Après la disparition du pôle « rouge », le parallélogramme s’est réduit en triangle. Avec la montée en puissance de la Chine, le « jaune » s’est imposé comme nouvelle antipode du « bleu ». Ce nouvel antagonisme est d’une toute autre nature que le précédent. Si ce dernier se définissait par opposition au capitalisme tant « bleu » que « jaune », ces derniers évoluent sur le même terrain économique. La chute du Mur a engendré deux mouvements en parallèle au sein du monde occidental: d’une part, il s’est rapproché du modèle autoritaire des États capitalistes de l’Est. L’actuelle politique (anti) sociale, qui va de pair avec la restructuration autoritaire de l’État, représente une espèce de reaganomics à la française. D’autre part, les applications des principes néoconservateurs sur le plan culturel font rage – voir la récente découverte des vertus religieuses de Sarkozy, les réformes de l’université et dans l’Éducation nationale.

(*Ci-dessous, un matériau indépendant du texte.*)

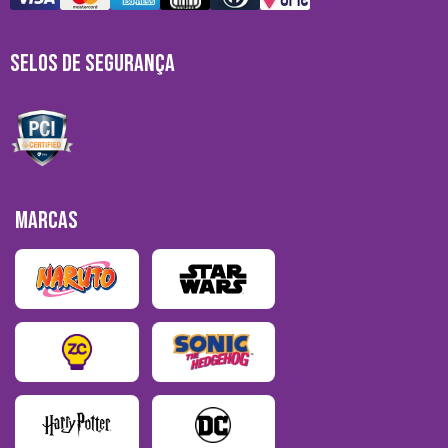
SELOS DE SEGURANÇA
MARCAS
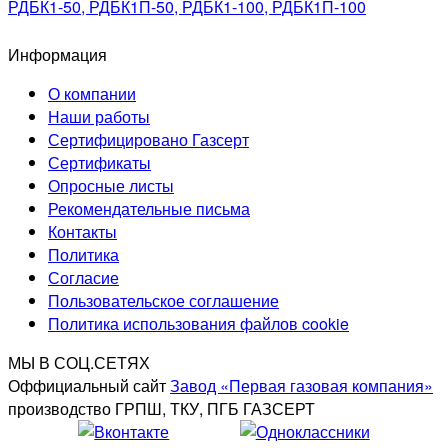
РДБК1-50, РДБК1П-50, РДБК1-100, РДБК1П-100
Информация
О компании
Наши работы
Сертифицировано Газсерт
Сертификаты
Опросные листы
Рекомендательные письма
Контакты
Политика
Согласие
Пользовательское соглашение
Политика использования файлов cookie
МЫ В СОЦ.СЕТЯХ
Оффициальный сайт
Завод «Первая газовая компания»
производство ГРПШ, ТКУ, ПГБ ГАЗСЕРТ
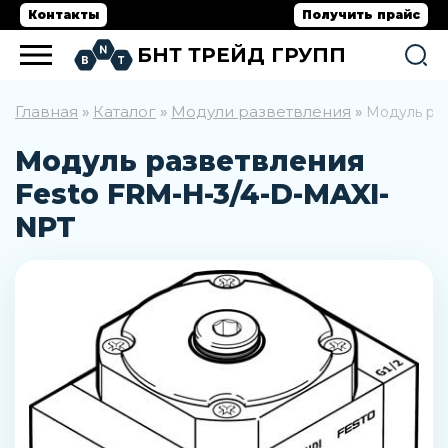
Контакты
Получить прайс
БНТ ТРЕЙД ГРУПП
Главная
Каталог
Модули разветвления
»
»
»
Модуль ра
Модуль разветвления
Festo FRM-H-3/4-D-MAXI-
NPT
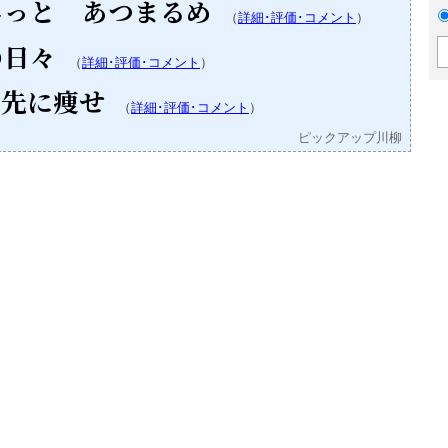
しっと あつまるめ
（
詳細･評価･コメント
）
の日々
（
詳細･評価･コメント
）
 先に痩せ
（
詳細･評価･コメント
）
ピックアップ川柳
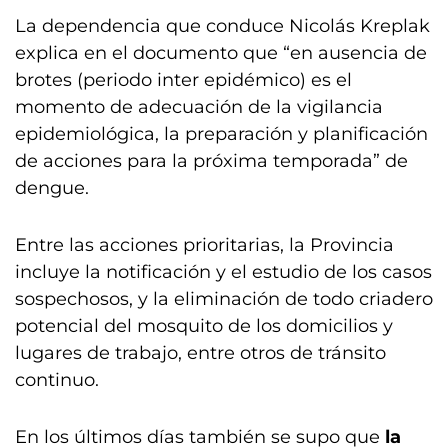
La dependencia que conduce Nicolás Kreplak
explica en el documento que “en ausencia de
brotes (periodo inter epidémico) es el
momento de adecuación de la vigilancia
epidemiológica, la preparación y planificación
de acciones para la próxima temporada” de
dengue.
Entre las acciones prioritarias, la Provincia
incluye la notificación y el estudio de los casos
sospechosos, y la eliminación de todo criadero
potencial del mosquito de los domicilios y
lugares de trabajo, entre otros de tránsito
continuo.
En los últimos días también se supo que
la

Ainsi, nous comprenons mieux les soucis présidentiels pour l’identité nationale immaculée et les récents nettoyages ethniques sur le territoire français. Quant aux aventures militaires, elles sont le corollaire du contrôle et de la soumission à l’intérieur. Cette vision d’ensemble est indispensable pour assurer à cette rentrée sociale 2010 une réussite non seulement « technique », mais substantielle.
Quel sera alors le « rouge » visé dans le collimateur du pouvoir sur la scène intérieure ? Eh bien nous ! La réforme des retraites pourra nous servir de carte maîtresse à jouer dans les luttes à venir. Le véritable enjeu est un contre-modèle de société socialiste, qui nous permettra de dire: tout est – de nouveau, enfin – à nous, à nous tous.